From the data below, pull out each line that contains the word "sphygmomanometer".

Measuring device reading data:
*** Block opens ***

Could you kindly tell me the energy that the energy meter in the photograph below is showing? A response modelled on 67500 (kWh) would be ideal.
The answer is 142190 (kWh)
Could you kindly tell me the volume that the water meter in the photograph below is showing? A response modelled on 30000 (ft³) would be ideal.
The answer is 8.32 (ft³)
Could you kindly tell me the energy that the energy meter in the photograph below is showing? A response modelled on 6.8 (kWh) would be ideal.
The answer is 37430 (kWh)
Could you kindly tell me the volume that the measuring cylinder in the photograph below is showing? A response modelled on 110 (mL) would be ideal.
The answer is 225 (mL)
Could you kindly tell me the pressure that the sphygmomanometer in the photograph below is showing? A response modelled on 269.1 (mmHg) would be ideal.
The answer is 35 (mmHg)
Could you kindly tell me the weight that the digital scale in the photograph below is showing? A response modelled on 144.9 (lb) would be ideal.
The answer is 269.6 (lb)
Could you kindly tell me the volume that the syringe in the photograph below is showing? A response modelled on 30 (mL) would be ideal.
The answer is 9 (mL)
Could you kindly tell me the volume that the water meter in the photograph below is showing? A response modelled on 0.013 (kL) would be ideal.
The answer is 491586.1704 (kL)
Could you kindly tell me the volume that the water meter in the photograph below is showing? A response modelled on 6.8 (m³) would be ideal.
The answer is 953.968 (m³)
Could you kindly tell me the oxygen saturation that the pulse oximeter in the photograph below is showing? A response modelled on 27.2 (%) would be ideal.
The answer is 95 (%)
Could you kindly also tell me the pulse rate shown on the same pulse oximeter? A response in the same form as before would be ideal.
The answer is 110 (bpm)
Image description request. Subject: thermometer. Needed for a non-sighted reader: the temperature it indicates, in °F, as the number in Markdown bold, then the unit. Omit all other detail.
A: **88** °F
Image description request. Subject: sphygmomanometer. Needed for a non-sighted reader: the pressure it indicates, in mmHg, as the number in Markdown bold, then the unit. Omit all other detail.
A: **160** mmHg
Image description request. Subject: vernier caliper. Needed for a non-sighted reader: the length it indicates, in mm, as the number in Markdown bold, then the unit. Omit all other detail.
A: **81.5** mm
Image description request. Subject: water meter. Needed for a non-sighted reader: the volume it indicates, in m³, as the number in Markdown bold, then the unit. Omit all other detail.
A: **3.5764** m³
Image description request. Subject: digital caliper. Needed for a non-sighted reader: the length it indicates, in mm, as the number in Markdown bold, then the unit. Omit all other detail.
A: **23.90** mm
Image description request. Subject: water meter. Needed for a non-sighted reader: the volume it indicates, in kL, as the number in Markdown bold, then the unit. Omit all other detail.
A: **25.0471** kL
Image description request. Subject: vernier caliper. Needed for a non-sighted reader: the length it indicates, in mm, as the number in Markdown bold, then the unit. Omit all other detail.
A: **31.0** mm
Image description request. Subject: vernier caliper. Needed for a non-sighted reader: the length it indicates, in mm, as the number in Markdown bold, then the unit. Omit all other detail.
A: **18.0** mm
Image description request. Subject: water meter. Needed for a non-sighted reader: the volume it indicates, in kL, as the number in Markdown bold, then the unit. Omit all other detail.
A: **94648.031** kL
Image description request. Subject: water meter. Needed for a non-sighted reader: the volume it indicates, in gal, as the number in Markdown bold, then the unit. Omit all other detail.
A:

*** Block closes ***

### Solution
Could you kindly tell me the pressure that the sphygmomanometer in the photograph below is showing? A response modelled on 269.1 (mmHg) would be ideal.
Image description request. Subject: sphygmomanometer. Needed for a non-sighted reader: the pressure it indicates, in mmHg, as the number in Markdown bold, then the unit. Omit all other detail.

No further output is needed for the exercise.